● Excerpted passage:
And we still use the Spring framework for stitching things together, and also a lot of the utility classes that are in the Spring framework are really, really good. And they have been proven for years. So, we prettied them up with Scala code to make them more well, make it nicer to work.
But, yeah, we have a, we have a pretty hybrid stack between some Scala specific things but most of it is still recognizable to a Java developer.
Pete: And what about the ability, the time it takes to program in Scala. I’ve heard that Scala code be two to three times more compressed than similar Java code, have you found in your experience that developing the Scala is faster?
Dag: Yeah, so, so one of the things that in initially appeal to a lot of developers I think is that, and this just initial phase, where you think that, okay the Scala syntax is much terser. It’s more dry and you generally have to write less boilerplate code. and this is one of the things I also find appealing.
But, to be honest, I don’t think that’s the actual, that’s not the major advantage of doing this in Scala. Because with modern IDEs like Eclipse and IntelliJ, or whatever your flavor is, generating that boilerplate is very easy, but also navigating it so you can see outlines. There’s a lot of tooling support that doesn’t really make that into a huge deal.
But when reasoning over code and solving harder problems, then the functional way of looking at them does make more sense in many cases. It makes the problem or the solution much more obvious when you look at the code, and it just makes it less error prone. I think just reasoning over a functional piece of code, it makes it easy to test in many cases, too, and also there are some very nice things that I didn’t know about when I first started with this, like we don’t have nulls in Scala.
And I think you can talk to pretty much any Java developer, and null pointer exceptions is a very, very large category of runtime exceptions you see in your area or even in your production systems and if you want to program defensively and handle nulls all over, then you actually end up writing a lot of code.

● Saved entries:
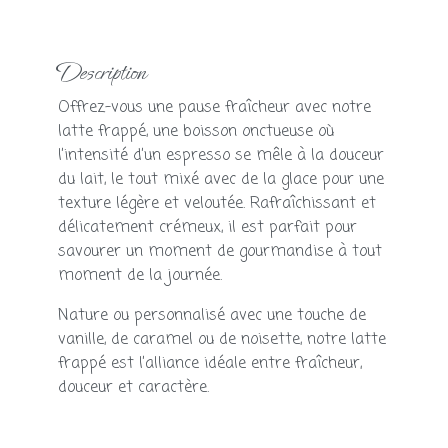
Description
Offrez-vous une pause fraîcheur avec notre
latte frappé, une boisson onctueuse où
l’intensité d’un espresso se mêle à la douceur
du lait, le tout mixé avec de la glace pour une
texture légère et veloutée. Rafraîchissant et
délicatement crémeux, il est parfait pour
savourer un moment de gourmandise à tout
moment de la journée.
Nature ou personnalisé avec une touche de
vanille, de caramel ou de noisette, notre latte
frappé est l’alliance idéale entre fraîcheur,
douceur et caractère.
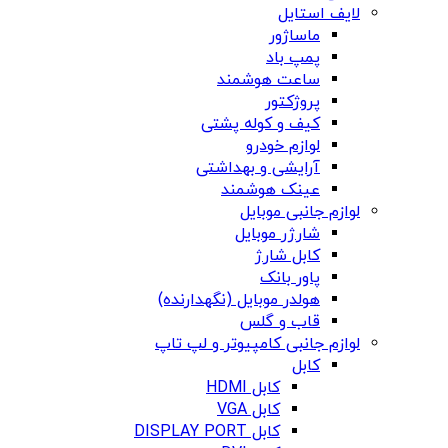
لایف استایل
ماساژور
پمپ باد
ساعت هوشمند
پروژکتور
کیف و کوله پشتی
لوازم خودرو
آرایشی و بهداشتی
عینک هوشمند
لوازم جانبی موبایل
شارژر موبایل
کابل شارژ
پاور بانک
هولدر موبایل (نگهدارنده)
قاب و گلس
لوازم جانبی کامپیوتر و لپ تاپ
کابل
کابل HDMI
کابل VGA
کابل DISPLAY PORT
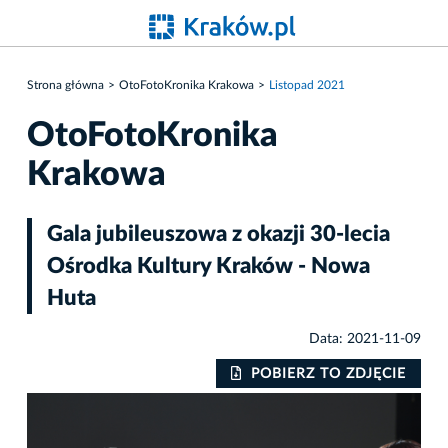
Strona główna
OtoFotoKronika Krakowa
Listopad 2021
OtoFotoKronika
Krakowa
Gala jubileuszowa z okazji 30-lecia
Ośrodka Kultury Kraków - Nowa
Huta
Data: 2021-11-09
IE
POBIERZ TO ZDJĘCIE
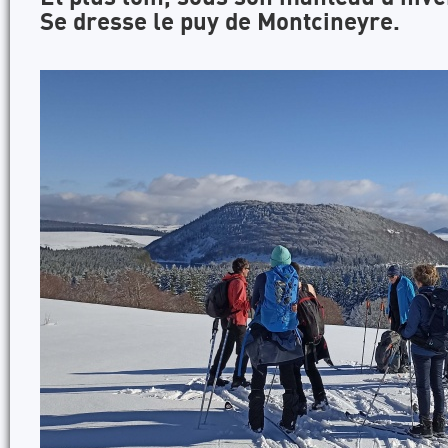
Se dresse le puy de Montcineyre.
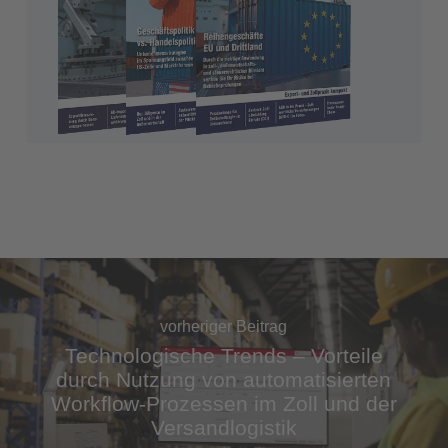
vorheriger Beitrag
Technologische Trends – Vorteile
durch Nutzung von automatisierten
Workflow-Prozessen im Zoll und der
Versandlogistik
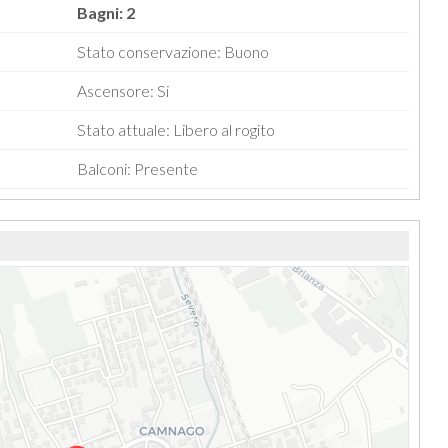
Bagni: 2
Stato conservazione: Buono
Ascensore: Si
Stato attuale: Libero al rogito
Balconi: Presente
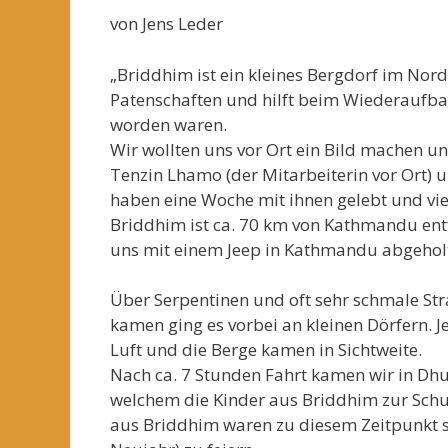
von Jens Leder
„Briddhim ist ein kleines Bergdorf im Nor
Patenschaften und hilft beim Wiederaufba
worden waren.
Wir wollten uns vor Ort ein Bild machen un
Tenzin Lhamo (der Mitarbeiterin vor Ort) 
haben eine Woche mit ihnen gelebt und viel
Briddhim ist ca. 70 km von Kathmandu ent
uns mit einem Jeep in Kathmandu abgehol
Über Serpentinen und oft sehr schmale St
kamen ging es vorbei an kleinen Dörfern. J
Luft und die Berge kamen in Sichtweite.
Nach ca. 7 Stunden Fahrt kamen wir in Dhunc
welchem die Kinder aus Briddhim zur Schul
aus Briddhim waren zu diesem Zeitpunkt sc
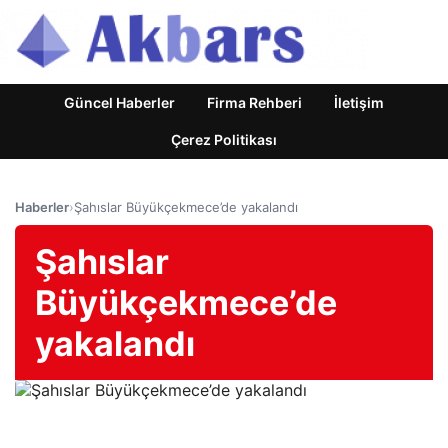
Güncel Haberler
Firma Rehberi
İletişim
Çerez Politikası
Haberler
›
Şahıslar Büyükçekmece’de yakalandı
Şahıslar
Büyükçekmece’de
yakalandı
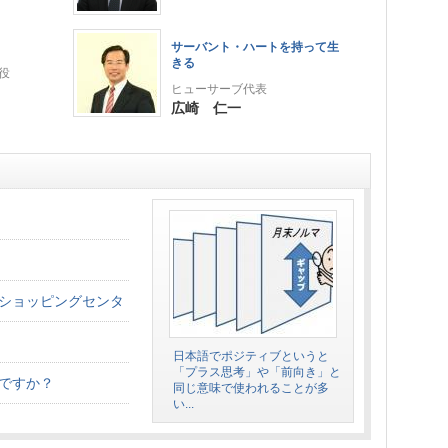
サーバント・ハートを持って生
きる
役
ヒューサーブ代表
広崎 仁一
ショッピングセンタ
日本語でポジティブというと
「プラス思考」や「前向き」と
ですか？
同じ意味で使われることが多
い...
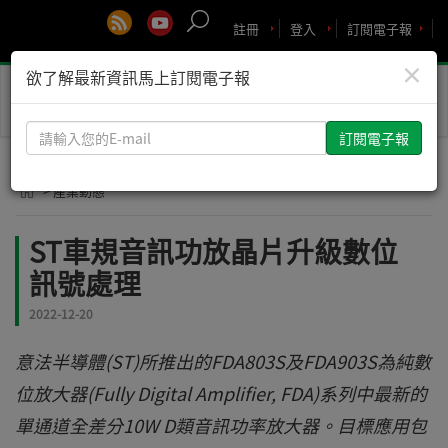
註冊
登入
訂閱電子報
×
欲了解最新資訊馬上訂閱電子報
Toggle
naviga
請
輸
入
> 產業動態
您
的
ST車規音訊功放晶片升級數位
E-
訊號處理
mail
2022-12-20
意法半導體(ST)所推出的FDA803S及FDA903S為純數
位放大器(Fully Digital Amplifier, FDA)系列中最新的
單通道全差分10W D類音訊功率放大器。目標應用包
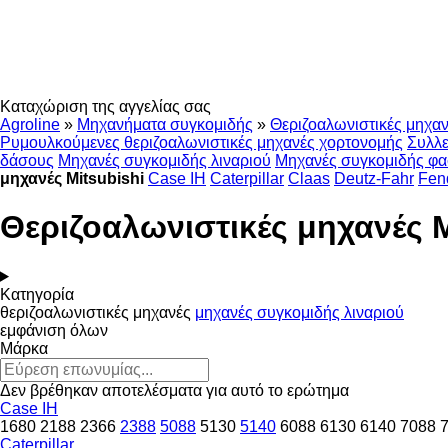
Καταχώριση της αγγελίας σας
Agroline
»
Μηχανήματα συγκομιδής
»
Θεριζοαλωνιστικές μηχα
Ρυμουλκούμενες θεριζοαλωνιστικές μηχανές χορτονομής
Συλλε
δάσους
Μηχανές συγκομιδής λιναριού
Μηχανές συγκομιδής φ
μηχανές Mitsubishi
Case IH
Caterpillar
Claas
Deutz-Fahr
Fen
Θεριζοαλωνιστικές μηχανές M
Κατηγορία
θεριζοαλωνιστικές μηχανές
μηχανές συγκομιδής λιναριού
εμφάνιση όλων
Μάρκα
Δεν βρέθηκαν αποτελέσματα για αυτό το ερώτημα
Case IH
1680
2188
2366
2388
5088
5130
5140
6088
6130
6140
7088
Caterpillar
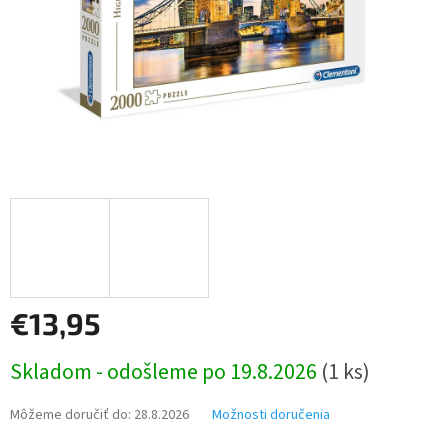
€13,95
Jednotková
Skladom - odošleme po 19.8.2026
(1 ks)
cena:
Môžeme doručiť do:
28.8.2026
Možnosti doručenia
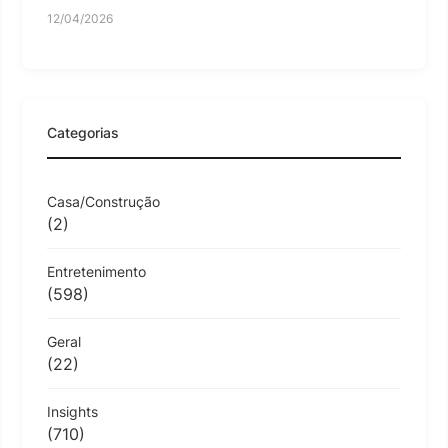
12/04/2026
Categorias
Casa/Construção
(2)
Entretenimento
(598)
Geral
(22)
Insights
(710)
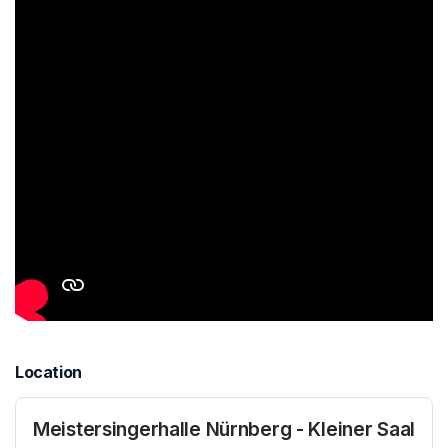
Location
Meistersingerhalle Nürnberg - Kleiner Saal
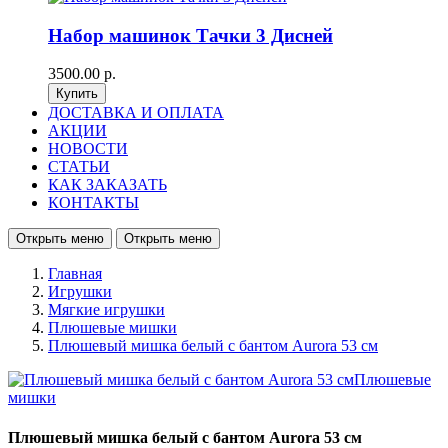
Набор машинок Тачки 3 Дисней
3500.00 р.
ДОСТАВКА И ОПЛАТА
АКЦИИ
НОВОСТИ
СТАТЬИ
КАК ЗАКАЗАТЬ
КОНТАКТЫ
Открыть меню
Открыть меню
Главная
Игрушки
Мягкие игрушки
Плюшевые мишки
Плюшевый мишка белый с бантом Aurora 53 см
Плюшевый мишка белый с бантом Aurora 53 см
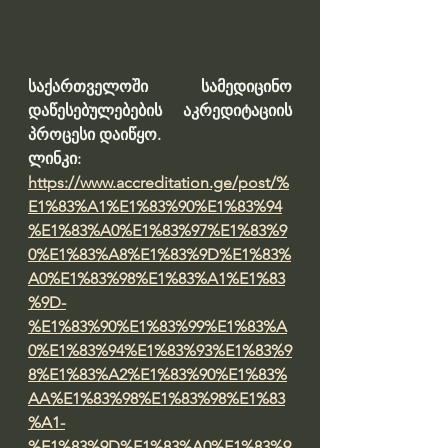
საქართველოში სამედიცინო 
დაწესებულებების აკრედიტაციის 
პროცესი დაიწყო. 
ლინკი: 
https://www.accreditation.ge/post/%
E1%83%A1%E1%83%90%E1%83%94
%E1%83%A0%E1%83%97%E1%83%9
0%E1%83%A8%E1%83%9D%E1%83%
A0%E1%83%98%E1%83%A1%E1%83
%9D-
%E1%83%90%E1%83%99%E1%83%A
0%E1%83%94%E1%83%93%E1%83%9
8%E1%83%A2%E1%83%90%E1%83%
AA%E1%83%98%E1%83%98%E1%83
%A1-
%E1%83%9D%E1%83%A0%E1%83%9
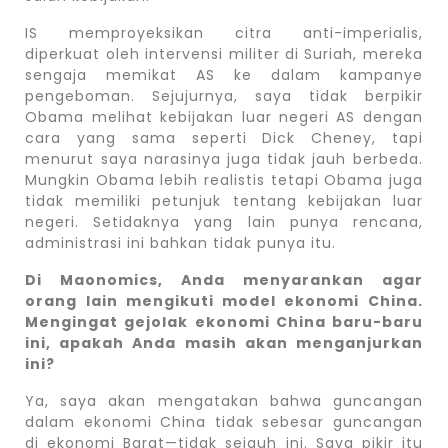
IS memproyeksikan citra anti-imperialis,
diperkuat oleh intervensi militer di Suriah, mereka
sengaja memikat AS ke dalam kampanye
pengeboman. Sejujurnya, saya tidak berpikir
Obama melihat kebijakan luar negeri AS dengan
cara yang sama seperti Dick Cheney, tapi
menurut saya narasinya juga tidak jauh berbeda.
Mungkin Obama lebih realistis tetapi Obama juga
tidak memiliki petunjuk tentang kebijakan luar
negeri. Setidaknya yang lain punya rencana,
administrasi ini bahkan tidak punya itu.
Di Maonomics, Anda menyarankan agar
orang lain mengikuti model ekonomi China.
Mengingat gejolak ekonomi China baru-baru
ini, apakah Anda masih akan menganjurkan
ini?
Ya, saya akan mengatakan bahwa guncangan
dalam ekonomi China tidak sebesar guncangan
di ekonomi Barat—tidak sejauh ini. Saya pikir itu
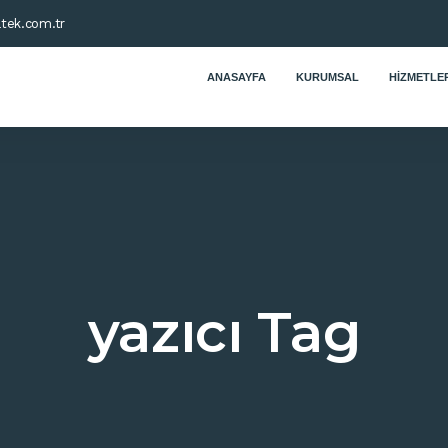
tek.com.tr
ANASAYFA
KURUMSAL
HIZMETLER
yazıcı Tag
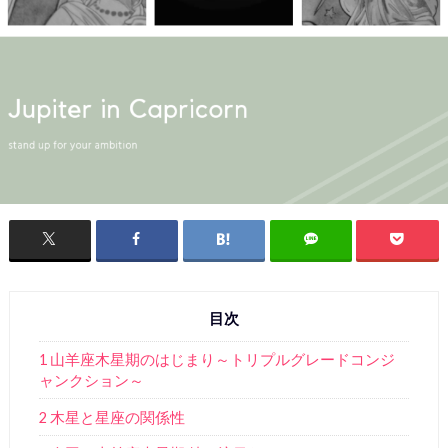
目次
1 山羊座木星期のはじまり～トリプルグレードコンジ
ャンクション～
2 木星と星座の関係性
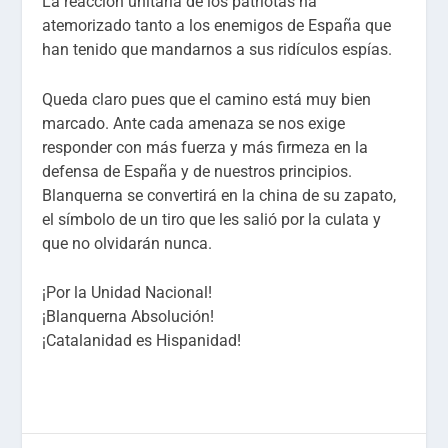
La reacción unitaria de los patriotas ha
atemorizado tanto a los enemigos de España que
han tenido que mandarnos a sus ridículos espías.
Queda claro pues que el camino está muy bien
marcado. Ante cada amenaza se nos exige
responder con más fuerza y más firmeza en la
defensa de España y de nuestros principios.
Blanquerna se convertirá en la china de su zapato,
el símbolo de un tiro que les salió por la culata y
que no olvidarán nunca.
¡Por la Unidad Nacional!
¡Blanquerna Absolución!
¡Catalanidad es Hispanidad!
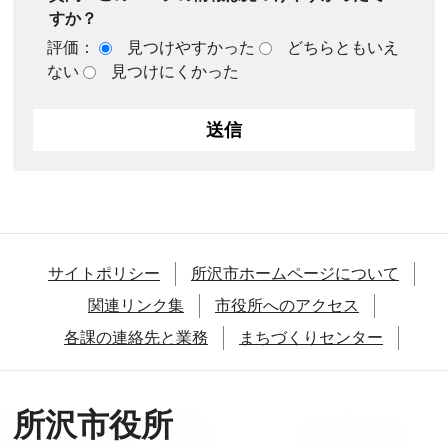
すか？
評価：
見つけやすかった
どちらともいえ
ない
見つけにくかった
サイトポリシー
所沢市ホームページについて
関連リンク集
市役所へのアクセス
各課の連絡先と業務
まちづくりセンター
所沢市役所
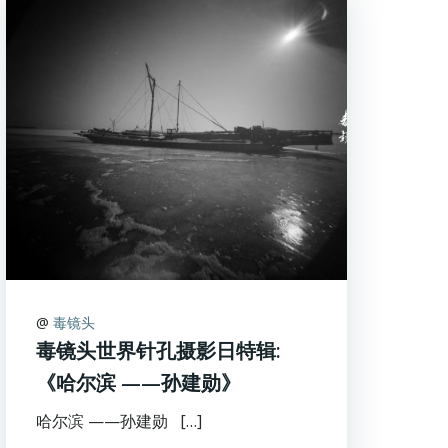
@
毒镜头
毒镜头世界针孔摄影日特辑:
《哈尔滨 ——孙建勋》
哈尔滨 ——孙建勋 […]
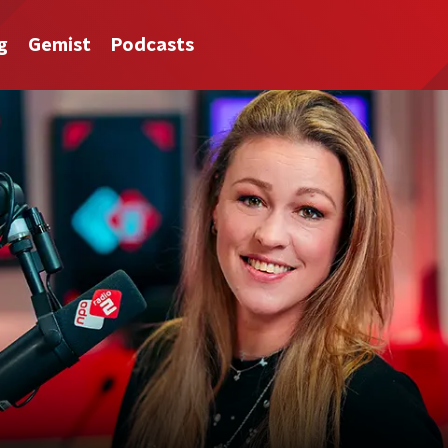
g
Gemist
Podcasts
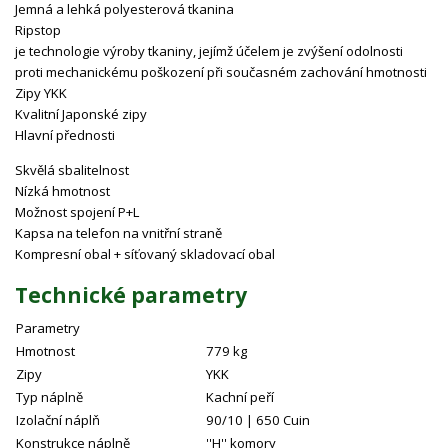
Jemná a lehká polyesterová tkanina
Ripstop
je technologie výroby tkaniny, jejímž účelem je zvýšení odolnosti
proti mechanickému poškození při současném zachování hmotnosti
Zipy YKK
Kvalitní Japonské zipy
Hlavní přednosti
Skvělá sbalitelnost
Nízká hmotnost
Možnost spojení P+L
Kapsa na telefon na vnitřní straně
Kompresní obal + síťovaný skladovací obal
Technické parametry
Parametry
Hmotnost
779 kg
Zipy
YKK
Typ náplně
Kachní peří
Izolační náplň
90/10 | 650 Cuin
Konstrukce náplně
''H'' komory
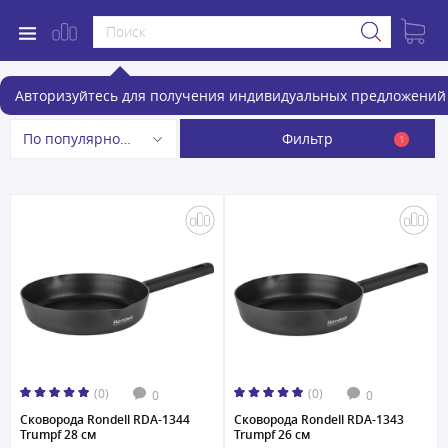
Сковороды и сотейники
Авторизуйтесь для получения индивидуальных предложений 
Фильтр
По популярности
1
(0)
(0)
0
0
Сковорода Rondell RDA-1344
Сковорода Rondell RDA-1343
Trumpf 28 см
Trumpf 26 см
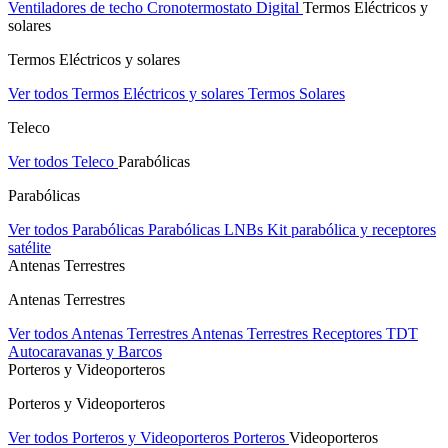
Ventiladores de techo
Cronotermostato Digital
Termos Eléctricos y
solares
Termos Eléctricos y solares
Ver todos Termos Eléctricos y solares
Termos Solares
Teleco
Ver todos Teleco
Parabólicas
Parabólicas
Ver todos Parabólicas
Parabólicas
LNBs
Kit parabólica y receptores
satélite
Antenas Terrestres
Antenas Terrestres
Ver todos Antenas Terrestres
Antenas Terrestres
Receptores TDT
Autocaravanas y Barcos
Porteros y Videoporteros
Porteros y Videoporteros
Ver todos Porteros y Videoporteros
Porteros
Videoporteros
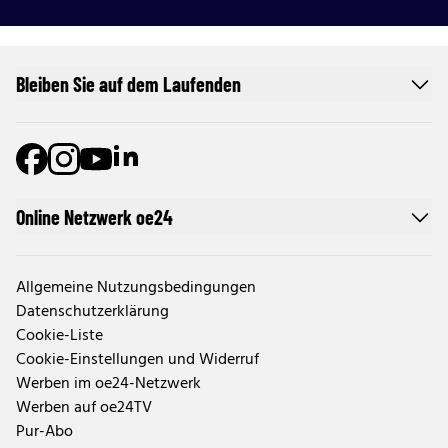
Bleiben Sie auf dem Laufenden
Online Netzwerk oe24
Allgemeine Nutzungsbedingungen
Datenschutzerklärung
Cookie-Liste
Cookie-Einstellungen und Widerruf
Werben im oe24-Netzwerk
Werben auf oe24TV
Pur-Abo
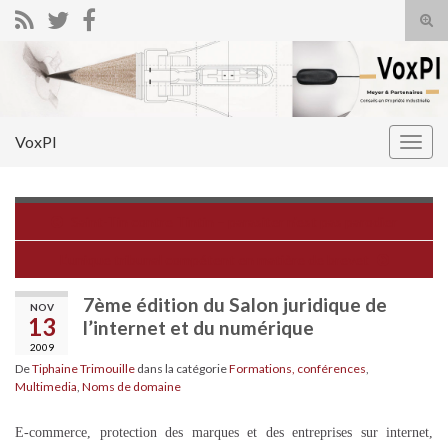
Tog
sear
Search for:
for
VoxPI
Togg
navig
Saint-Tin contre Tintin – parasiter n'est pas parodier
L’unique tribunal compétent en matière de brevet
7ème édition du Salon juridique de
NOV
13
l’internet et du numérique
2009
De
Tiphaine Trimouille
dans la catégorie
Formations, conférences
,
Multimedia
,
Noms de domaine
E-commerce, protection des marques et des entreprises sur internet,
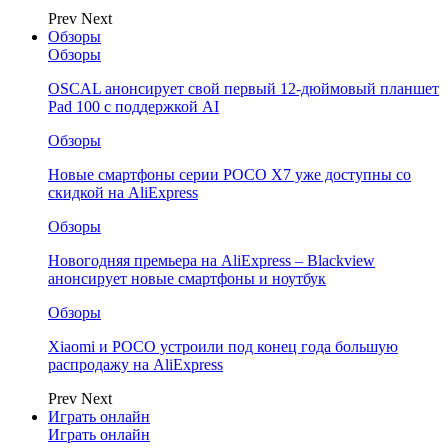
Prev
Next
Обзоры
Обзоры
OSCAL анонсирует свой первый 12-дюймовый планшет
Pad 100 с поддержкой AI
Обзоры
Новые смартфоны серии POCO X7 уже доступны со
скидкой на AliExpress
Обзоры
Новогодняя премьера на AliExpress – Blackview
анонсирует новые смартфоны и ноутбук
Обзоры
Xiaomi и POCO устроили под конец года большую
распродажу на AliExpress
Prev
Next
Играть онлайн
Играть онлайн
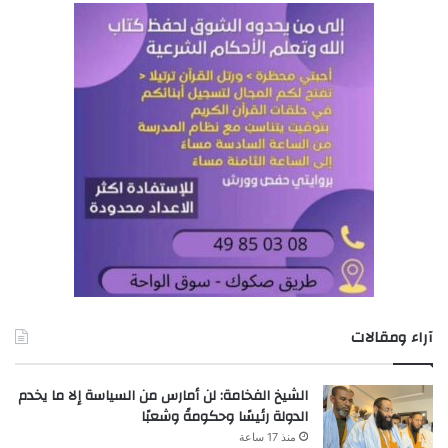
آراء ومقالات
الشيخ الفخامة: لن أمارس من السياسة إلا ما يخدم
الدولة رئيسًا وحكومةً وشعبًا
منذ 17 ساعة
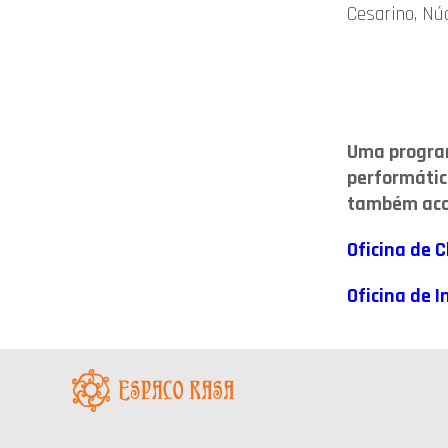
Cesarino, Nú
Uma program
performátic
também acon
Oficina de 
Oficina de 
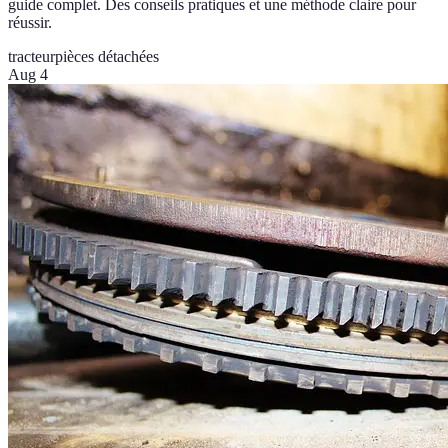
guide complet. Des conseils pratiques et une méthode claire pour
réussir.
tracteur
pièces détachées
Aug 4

● Exercise instructions:
• A. Pull out each line of the saved entries that contains the word "συγκομιδής".
• B. Resume the Scala interview and write what comes after its last sentence.
The Scala interview and the saved entries are unrelated to each other.

● Results in order:
• A.
Μηχανήματα συγκομιδής
Μηχανές συγκομιδής λιναριού
Μηχανές συγκομιδής φ
μηχανές συγκομιδής λιναριού

• B.
Whereas in Scala you use something called an option, which is it forces you to program defensively, but because you’re doing it in a more functional way, it actually it doesn’t cost you as much grief as it would if you were doing it imperatively. And that has actually removed a whole class of problems and bugs in the code.
Vid 3 -
Pete: So tell me about the next layer of your architecture. You’re doing some interesting things on the data side using NoSQL technologies and other things. Talk to me a little bit about that.
Dag: For every single bid request we get in we actually have to do some sort of storage lookup. And the way that is done, actually we have several, usually two look-ups per request. So, if we’re doing 25,000 requests per second, then we have to do about 50,000 look-ups.
And also, we do store information about them, so we have also fairly substantial write throughput. And this is like one of those obvious situations where traditional, very general, database technologies fall through. We could probably scale the reads pretty well up to that amount. But the writes would be very, very hard.
And also, because we’re so latency constrained, having a general database engine to add 2-3 extra milliseconds is just a waste of time.
Pete: So because of this, how many different types of data stores do you have?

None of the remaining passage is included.